● **TASK TO CARRY OUT**
In the forum post on puppy vaccination below, list every age in weeks that the paragraph beginning "Because Parvo is such an issue in my area" gives for a puppy shot, and note which shot each age is for.

● **EXCERPTED PASSAGE**
Segment Open
All this is depending on the age of the pup. I've spoken to my vet about this before and although he agrees with the "most maternal antibodies wear off after 12-14 weeks" comment, he said he's seen cases where they lasted, and interfered with vaccines, for more then 18 weeks. He now recommends one final vaccine after 18 weeks just to be on the safe side. Course he also treats a TON of Parvo cases, so he may be extra cautious. I remember talking to him one time and he'd seen 8 Parvo cases just in that week.

Because Parvo is such an issue in my area (I've known of multiple vaccinated adults that got it, a few died) I give my litters a Parvo only shot at 5 weeks. They get another Parvo (or combo) shot at 8 and then I recommend a multi-vaccine shot at 12 and 16 to my puppy people. With another shot being considered at 20 weeks depending on their vets recommendation. I also encourage them to talk to their vets about what they vaccinate for since something that may not be an issue in my area might be an issue in their area. After the puppy vaccinations I will generally do a booster some time after a year old and that's about it. Any other vaccines after that are because they are being required for boarding, or licensing (rabies), etc. 

I had a litter of pups come down with Parvo at 6 weeks, from a vaccinated mother. In retrospect I think this might be because they were bottle fed during the first couple of days and might not have gotten all the colostrum they needed to protect them. However, since then I have titer'd my girls before breeding just to be sure their antibody levels are good, if needed I'd give them a booster but so far I haven't had to.
Segment Closed
● **DATA FOR REVIEW**
Segment Open
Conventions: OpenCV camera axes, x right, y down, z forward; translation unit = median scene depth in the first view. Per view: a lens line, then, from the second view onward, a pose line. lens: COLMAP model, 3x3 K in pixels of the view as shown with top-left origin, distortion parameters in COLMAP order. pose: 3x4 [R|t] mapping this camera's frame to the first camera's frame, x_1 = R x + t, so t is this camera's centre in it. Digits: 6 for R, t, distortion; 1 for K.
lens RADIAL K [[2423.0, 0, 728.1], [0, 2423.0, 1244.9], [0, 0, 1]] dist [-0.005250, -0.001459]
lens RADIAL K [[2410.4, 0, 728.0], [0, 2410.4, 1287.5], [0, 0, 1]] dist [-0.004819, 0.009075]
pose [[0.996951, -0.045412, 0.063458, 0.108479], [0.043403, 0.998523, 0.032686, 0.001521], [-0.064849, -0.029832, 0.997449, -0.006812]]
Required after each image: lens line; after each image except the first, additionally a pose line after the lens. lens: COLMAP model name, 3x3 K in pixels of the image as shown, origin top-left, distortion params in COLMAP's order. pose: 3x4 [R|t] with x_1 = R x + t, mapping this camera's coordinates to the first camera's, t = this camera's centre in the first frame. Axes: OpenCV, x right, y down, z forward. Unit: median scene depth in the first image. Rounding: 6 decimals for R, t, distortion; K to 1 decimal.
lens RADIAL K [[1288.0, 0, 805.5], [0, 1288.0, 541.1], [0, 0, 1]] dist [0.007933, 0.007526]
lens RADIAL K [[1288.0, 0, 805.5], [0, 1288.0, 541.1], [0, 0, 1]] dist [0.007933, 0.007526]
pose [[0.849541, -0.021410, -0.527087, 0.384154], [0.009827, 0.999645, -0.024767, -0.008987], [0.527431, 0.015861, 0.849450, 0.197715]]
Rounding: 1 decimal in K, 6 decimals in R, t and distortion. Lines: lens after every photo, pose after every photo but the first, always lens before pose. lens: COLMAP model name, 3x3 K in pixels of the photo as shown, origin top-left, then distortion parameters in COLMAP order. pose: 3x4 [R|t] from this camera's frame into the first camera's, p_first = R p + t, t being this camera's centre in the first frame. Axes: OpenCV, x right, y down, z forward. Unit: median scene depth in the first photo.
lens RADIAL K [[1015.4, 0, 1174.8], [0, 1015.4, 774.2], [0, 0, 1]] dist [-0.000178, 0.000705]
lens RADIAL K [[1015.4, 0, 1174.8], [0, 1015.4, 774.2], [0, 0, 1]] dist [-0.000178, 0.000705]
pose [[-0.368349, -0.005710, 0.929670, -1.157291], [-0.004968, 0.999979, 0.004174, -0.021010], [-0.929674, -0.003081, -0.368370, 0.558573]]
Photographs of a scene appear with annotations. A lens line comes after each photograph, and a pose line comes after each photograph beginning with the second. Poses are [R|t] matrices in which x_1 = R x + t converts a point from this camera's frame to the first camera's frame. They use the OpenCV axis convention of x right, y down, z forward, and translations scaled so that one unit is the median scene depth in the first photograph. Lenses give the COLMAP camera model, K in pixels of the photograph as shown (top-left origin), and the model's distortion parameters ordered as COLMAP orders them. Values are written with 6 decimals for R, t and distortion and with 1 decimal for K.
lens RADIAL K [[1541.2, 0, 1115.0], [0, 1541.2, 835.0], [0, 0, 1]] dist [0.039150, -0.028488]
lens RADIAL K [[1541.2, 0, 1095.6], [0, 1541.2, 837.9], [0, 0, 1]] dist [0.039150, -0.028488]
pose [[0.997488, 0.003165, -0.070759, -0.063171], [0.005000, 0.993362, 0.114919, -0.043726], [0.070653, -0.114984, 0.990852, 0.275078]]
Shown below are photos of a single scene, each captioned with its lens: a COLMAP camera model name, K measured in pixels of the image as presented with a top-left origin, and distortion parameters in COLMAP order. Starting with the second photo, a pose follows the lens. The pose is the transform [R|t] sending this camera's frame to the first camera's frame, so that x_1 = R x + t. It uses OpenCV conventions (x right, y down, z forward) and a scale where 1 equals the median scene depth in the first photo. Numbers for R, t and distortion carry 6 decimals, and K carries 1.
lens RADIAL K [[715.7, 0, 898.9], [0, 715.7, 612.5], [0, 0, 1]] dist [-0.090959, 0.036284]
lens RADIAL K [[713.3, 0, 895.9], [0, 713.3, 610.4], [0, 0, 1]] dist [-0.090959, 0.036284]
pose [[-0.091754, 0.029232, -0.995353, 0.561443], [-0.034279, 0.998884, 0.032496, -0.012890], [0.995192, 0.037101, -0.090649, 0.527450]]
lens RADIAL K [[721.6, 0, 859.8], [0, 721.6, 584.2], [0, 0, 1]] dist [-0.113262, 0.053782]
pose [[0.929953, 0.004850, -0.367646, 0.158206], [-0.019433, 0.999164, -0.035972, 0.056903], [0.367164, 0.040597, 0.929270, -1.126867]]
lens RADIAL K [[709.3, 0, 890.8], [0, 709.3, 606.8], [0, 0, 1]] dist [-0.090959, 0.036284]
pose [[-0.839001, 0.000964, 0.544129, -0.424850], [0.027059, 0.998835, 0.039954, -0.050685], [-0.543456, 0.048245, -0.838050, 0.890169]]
Segment Closed
● **SOLUTION TO THIS PROBLEM**
- 5 weeks: a Parvo-only shot
- 8 weeks: another Parvo (or combo) shot
- 12 weeks: a multi-vaccine shot
- 16 weeks: a multi-vaccine shot
- 20 weeks: another shot being considered, depending on the vet's recommendation